▶ [Requirement]
Rewrite the data below with every "Source code" changed to "Source text" and nothing else altered, leaving out the pictures.

[[ Supplied data, beginning ]]

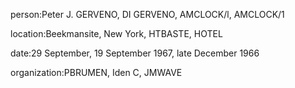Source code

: person:Peter J. GERVENO, DI GERVENO, AMCLOCK/l, AMCLOCK/1

location:Beekmansite, New York, HTBASTE, HOTEL

date:29 September, 19 September 1967, late December 1966

organization:PBRUMEN, Iden C, JMWAVE

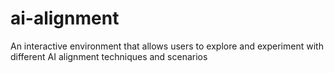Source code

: # ai-alignment
An interactive environment that allows users to explore and experiment with different AI alignment techniques and scenarios

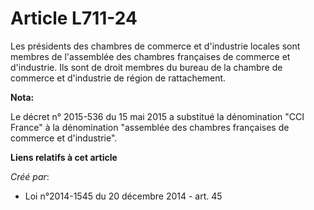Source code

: # Article L711-24

Les présidents des chambres de commerce et d'industrie locales sont membres de l'assemblée des chambres françaises de
commerce et d'industrie. Ils sont de droit membres du bureau de la chambre de commerce et d'industrie de région de
rattachement.

**Nota:**

Le décret n° 2015-536 du 15 mai 2015 a substitué la dénomination "CCI France" à la dénomination "assemblée des chambres
françaises de commerce et d'industrie".

**Liens relatifs à cet article**

_Créé par_:

  - Loi n°2014-1545 du 20 décembre 2014 - art. 45

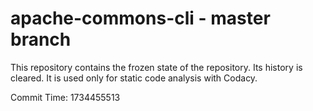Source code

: # apache-commons-cli - master branch

This repository contains the frozen state of the repository.
Its history is cleared. It is used only for static code
analysis with Codacy.

Commit Time: 1734455513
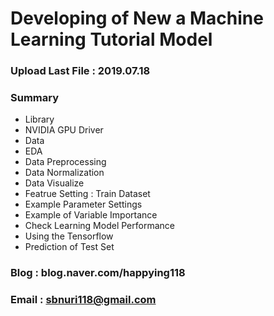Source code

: # Developing of New a Machine Learning Tutorial Model

### Upload Last File : 2019.07.18

### Summary

- Library
- NVIDIA GPU Driver
- Data
- EDA
- Data Preprocessing
- Data Normalization
- Data Visualize
- Featrue Setting : Train Dataset
- Example Parameter Settings
- Example of Variable Importance
- Check Learning Model Performance
- Using the Tensorflow
- Prediction of Test Set

### Blog : blog.naver.com/happying118
### Email : sbnuri118@gmail.com
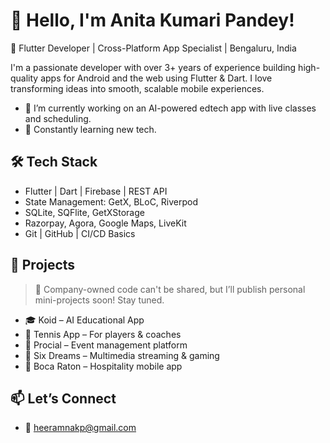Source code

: # 👋 Hello, I'm Anita Kumari Pandey!

🎯 Flutter Developer | Cross-Platform App Specialist | Bengaluru, India

I'm a passionate developer with over 3+ years of experience building high-quality apps for Android and the web using Flutter & Dart. I love transforming ideas into smooth, scalable mobile experiences. 

- 🔭 I’m currently working on an AI-powered edtech app with live classes and scheduling.
- 🌱 Constantly learning new tech.

## 🛠 Tech Stack

- Flutter | Dart | Firebase | REST API
- State Management: GetX, BLoC, Riverpod
- SQLite, SQFlite, GetXStorage
- Razorpay, Agora, Google Maps, LiveKit
- Git | GitHub | CI/CD Basics

## 📱 Projects

> 🚧 Company-owned code can't be shared, but I’ll publish personal mini-projects soon! Stay tuned.

- 🎓 Koid – AI Educational App 
- 🏸 Tennis App – For players & coaches
- 🎉 Procial – Event management platform
- 🎥 Six Dreams – Multimedia streaming & gaming
- 🌴 Boca Raton – Hospitality mobile app

## 📫 Let’s Connect
- 📧 heeramnakp@gmail.com

<!---
skyyygal/skyyygal is a ✨ special ✨ repository because its `README.md` (this file) appears on your GitHub profile.
You can click the Preview link to take a look at your changes.
--->
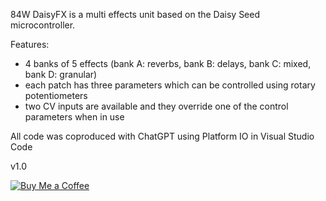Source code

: 84W DaisyFX is a multi effects unit based on the Daisy Seed microcontroller.

Features:
- 4 banks of 5 effects (bank A: reverbs, bank B: delays, bank C: mixed, bank D: granular)
- each patch has three parameters which can be controlled using rotary potentiometers
- two CV inputs are available and they override one of the control parameters when in use

All code was coproduced with ChatGPT using Platform IO in Visual Studio Code

v1.0

[![Buy Me a Coffee](https://img.buymeacoffee.com/button-api/?text=Buy%20me%20a%20coffee&emoji=&slug=eight4awish&button_colour=FFDD00&font_colour=000000&font_family=Poppins&outline_colour=000000&coffee_colour=ffffff)](https://buymeacoffee.com/yourusername)

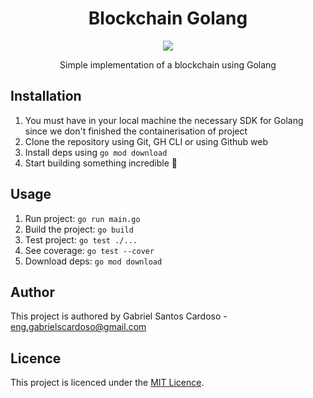 <div align="center">
<h1>Blockchain Golang</h1>
<img src="https://skills.thijs.gg/icons?i=go,linux,vscode,github,markdown" />
<p>Simple implementation of a blockchain using Golang</p>
</div>

## Installation

1. You must have in your local machine the necessary SDK for Golang since we don't finished the containerisation of project
2. Clone the repository using Git, GH CLI or using Github web
3. Install deps using `go mod download`
4. Start building something incredible 🌟

## Usage

1. Run project: `go run main.go`
2. Build the project: `go build`
3. Test project: `go test ./...`
4. See coverage: `go test --cover`
5. Download deps: `go mod download`

## Author

This project is authored by Gabriel Santos Cardoso - [eng.gabrielscardoso@gmail.com](mailto:eng.gabrielscardoso@gmail.com)

## Licence

This project is licenced under the [MIT Licence](LICENSE).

[[ Supplied data, end ]]

▶ [Your solution]
Source text

: person:Peter J. GERVENO, DI GERVENO, AMCLOCK/l, AMCLOCK/1

location:Beekmansite, New York, HTBASTE, HOTEL

date:29 September, 19 September 1967, late December 1966

organization:PBRUMEN, Iden C, JMWAVE

Source text

: # ai-alignment
An interactive environment that allows users to explore and experiment with different AI alignment techniques and scenarios

Source text

: # Article L711-24

Les présidents des chambres de commerce et d'industrie locales sont membres de l'assemblée des chambres françaises de
commerce et d'industrie. Ils sont de droit membres du bureau de la chambre de commerce et d'industrie de région de
rattachement.

**Nota:**

Le décret n° 2015-536 du 15 mai 2015 a substitué la dénomination "CCI France" à la dénomination "assemblée des chambres
françaises de commerce et d'industrie".

**Liens relatifs à cet article**

_Créé par_:

  - Loi n°2014-1545 du 20 décembre 2014 - art. 45

Source text

: # apache-commons-cli - master branch

This repository contains the frozen state of the repository.
Its history is cleared. It is used only for static code
analysis with Codacy.

Commit Time: 1734455513
Source text

: # Developing of New a Machine Learning Tutorial Model

### Upload Last File : 2019.07.18

### Summary

- Library
- NVIDIA GPU Driver
- Data
- EDA
- Data Preprocessing
- Data Normalization
- Data Visualize
- Featrue Setting : Train Dataset
- Example Parameter Settings
- Example of Variable Importance
- Check Learning Model Performance
- Using the Tensorflow
- Prediction of Test Set

### Blog : blog.naver.com/happying118
### Email : sbnuri118@gmail.com
Source text

: # 👋 Hello, I'm Anita Kumari Pandey!

🎯 Flutter Developer | Cross-Platform App Specialist | Bengaluru, India

I'm a passionate developer with over 3+ years of experience building high-quality apps for Android and the web using Flutter & Dart. I love transforming ideas into smooth, scalable mobile experiences. 

- 🔭 I’m currently working on an AI-powered edtech app with live classes and scheduling.
- 🌱 Constantly learning new tech.

## 🛠 Tech Stack

- Flutter | Dart | Firebase | REST API
- State Management: GetX, BLoC, Riverpod
- SQLite, SQFlite, GetXStorage
- Razorpay, Agora, Google Maps, LiveKit
- Git | GitHub | CI/CD Basics

## 📱 Projects

> 🚧 Company-owned code can't be shared, but I’ll publish personal mini-projects soon! Stay tuned.

- 🎓 Koid – AI Educational App 
- 🏸 Tennis App – For players & coaches
- 🎉 Procial – Event management platform
- 🎥 Six Dreams – Multimedia streaming & gaming
- 🌴 Boca Raton – Hospitality mobile app

## 📫 Let’s Connect
- 📧 heeramnakp@gmail.com

<!---
skyyygal/skyyygal is a ✨ special ✨ repository because its `README.md` (this file) appears on your GitHub profile.
You can click the Preview link to take a look at your changes.
--->
Source text

: 84W DaisyFX is a multi effects unit based on the Daisy Seed microcontroller.

Features:
- 4 banks of 5 effects (bank A: reverbs, bank B: delays, bank C: mixed, bank D: granular)
- each patch has three parameters which can be controlled using rotary potentiometers
- two CV inputs are available and they override one of the control parameters when in use

All code was coproduced with ChatGPT using Platform IO in Visual Studio Code

v1.0

[![Buy Me a Coffee](https://img.buymeacoffee.com/button-api/?text=Buy%20me%20a%20coffee&emoji=&slug=eight4awish&button_colour=FFDD00&font_colour=000000&font_family=Poppins&outline_colour=000000&coffee_colour=ffffff)](https://buymeacoffee.com/yourusername)

 <div align="center">
<h1>Blockchain Golang</h1>
<img src="https://skills.thijs.gg/icons?i=go,linux,vscode,github,markdown" />
<p>Simple implementation of a blockchain using Golang</p>
</div>

## Installation

1. You must have in your local machine the necessary SDK for Golang since we don't finished the containerisation of project
2. Clone the repository using Git, GH CLI or using Github web
3. Install deps using `go mod download`
4. Start building something incredible 🌟

## Usage

1. Run project: `go run main.go`
2. Build the project: `go build`
3. Test project: `go test ./...`
4. See coverage: `go test --cover`
5. Download deps: `go mod download`

## Author

This project is authored by Gabriel Santos Cardoso - [eng.gabrielscardoso@gmail.com](mailto:eng.gabrielscardoso@gmail.com)

## Licence

This project is licenced under the [MIT Licence](LICENSE).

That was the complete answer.